Dabei besteht (noch immer!) kein Grund zur Besorgnis, dass der angestrebte Aufstieg in die Landesliga in Gefahr gerät, denn Wackers Konkurrenz tut alles, um den komfortablen Vorsprung der Nordhäuser zu erhalten und verliert jedes Wochenende fleißig mit.
Uwe Etzrodts Spieler sind gut beraten, sich an gute und sehr gute Partien in dieser Spielzeit im AKS zu erinnern, wo die Gegner stellenweise schwindlig gespielt wurden. Zeulenroda wurde mit 3:0, Weimar mit 5:1, Greiz gar mit 6:1 abgefertigt, Kindelbrück und Salza gingen mit 0:5 unter. An diese offensiv und kämpferisch engagiert geführten Spiele gilt es am kommenden Samstag anzuknüpfen, dann werden auch die Sömmerdaer als Verlierer vom Feld gehen. Spielerische Klasse und das zusätzlich motivierende Heimrecht sprechen deutlich für die Nordhäuser.
Und Sömmerda kann bei der derzeitigen Tabellenkonstellation kaum mit einer Mauertaktik nach Nordhausen reisen, denn die Truppe muss gewinnen, um nicht noch weiter in den Abstiegskampf verwickelt zu werden.
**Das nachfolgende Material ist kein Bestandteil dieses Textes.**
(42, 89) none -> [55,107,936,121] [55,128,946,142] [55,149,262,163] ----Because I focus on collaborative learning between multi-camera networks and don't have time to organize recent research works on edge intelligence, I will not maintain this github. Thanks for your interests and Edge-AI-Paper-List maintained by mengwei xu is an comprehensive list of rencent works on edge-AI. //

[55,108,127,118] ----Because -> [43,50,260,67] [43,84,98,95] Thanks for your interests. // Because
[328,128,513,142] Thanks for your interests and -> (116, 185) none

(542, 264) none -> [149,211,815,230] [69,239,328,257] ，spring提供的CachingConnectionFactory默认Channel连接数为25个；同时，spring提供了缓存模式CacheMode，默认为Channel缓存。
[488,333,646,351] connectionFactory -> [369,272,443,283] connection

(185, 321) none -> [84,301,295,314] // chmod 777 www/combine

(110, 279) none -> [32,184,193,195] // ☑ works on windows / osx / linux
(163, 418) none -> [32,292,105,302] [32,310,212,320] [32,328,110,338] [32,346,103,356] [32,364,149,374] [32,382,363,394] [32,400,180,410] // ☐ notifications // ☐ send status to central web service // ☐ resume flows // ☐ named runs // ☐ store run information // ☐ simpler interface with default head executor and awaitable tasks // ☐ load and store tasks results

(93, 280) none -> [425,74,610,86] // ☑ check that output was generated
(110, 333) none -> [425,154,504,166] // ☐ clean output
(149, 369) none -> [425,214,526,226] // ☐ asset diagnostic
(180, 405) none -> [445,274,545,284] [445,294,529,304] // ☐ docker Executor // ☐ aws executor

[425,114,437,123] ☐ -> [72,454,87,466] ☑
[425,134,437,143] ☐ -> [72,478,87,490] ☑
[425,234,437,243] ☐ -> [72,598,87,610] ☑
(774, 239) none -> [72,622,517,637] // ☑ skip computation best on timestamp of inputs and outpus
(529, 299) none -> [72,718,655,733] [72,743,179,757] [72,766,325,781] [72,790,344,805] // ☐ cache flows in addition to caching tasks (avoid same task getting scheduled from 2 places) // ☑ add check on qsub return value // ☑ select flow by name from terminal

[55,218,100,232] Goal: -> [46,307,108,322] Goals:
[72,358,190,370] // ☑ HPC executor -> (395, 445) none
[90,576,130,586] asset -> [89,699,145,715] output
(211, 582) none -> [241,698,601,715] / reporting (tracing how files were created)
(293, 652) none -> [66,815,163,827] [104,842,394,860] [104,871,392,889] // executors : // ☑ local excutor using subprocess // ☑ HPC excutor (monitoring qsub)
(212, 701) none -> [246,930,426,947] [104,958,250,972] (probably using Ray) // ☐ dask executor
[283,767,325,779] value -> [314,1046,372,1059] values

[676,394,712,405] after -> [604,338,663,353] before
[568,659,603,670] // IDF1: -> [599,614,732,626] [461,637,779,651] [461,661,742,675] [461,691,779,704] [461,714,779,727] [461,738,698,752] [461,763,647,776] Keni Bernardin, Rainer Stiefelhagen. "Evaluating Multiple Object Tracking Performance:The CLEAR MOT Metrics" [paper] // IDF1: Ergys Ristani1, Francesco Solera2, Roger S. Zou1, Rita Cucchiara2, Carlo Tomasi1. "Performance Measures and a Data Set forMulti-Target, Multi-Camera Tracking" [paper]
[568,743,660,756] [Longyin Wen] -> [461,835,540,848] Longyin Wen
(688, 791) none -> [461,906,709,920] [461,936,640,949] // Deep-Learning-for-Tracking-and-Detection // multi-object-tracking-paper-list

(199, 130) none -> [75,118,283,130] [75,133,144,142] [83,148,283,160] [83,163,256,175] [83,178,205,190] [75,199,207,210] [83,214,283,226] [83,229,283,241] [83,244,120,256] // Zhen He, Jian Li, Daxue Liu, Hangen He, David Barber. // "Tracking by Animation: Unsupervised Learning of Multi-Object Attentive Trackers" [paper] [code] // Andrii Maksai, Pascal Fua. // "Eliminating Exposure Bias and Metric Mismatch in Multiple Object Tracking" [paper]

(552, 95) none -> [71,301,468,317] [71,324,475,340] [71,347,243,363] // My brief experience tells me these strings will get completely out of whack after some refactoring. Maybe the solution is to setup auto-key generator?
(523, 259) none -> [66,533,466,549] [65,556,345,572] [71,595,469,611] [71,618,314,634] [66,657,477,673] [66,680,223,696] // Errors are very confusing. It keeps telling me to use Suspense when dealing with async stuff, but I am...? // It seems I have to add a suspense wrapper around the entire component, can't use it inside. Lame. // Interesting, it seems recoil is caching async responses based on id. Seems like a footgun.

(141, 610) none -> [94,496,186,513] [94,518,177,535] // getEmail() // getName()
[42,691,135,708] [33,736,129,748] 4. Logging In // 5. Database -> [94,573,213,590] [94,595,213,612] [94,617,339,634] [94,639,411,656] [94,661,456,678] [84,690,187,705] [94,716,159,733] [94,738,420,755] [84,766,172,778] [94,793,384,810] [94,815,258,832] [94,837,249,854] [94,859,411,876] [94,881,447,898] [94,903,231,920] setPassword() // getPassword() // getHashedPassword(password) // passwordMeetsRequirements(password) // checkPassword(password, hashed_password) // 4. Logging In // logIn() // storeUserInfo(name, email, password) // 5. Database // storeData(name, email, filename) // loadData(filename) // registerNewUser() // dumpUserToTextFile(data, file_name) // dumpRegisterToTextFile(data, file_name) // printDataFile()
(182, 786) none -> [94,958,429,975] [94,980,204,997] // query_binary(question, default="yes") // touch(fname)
Auf Unentschieden zu spielen ist gegen eine Mannschaft wie Wacker zu gefährlich, also wird es zum offenen Schlagabtausch kommen. Da dürften die schnellen und technisch versierten Nordhäuser im Vorteil sein. Nur das Tore schießen dürfen sie dabei nicht versäumen.
Die Herren Pohl, Kulbacki, Pistorius und Braun werden sich einiges vorgenommen haben für das Punktspiel.
Auch in Salza wird man gespannt zum Ortsrivalen schauen und den Wackeren im Kampf gegen Salzas unmittelbaren Tabellennachbarn die Daumen drücken.